WRITTEN TASK -
Make an exact copy of the entries, and keep any pictures out of it.

Source texts of formatted documents -
......
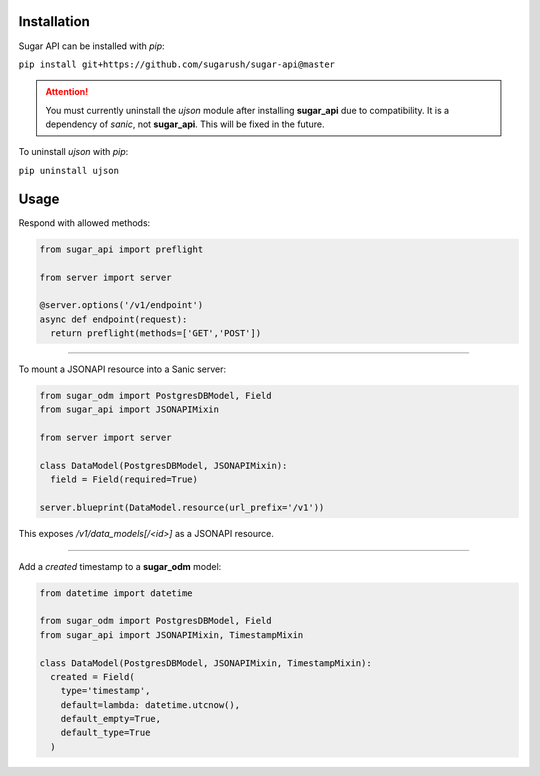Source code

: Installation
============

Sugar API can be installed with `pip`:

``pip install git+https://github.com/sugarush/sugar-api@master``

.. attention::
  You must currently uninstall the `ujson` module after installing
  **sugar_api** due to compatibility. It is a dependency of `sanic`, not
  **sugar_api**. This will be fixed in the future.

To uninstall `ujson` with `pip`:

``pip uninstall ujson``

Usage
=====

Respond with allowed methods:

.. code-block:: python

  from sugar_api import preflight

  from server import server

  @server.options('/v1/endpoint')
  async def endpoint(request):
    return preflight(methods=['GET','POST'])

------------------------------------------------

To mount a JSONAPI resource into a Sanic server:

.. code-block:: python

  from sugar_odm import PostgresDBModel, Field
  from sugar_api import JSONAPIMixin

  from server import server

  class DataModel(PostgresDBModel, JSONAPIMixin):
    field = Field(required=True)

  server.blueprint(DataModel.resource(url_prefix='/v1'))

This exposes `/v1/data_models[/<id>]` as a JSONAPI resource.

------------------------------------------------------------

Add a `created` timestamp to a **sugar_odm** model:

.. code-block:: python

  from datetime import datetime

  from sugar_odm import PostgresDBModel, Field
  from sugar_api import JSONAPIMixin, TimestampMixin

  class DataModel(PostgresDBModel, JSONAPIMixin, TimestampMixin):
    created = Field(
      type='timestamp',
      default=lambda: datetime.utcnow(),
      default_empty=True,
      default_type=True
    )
......
EXPECTED ANSWER -
Source code

: Installation
============

Sugar API can be installed with `pip`:

``pip install git+https://github.com/sugarush/sugar-api@master``

.. attention::
  You must currently uninstall the `ujson` module after installing
  **sugar_api** due to compatibility. It is a dependency of `sanic`, not
  **sugar_api**. This will be fixed in the future.

To uninstall `ujson` with `pip`:

``pip uninstall ujson``

Usage
=====

Respond with allowed methods:

.. code-block:: python

  from sugar_api import preflight

  from server import server

  @server.options('/v1/endpoint')
  async def endpoint(request):
    return preflight(methods=['GET','POST'])

------------------------------------------------

To mount a JSONAPI resource into a Sanic server:

.. code-block:: python

  from sugar_odm import PostgresDBModel, Field
  from sugar_api import JSONAPIMixin

  from server import server

  class DataModel(PostgresDBModel, JSONAPIMixin):
    field = Field(required=True)

  server.blueprint(DataModel.resource(url_prefix='/v1'))

This exposes `/v1/data_models[/<id>]` as a JSONAPI resource.

------------------------------------------------------------

Add a `created` timestamp to a **sugar_odm** model:

.. code-block:: python

  from datetime import datetime

  from sugar_odm import PostgresDBModel, Field
  from sugar_api import JSONAPIMixin, TimestampMixin

  class DataModel(PostgresDBModel, JSONAPIMixin, TimestampMixin):
    created = Field(
      type='timestamp',
      default=lambda: datetime.utcnow(),
      default_empty=True,
      default_type=True
    )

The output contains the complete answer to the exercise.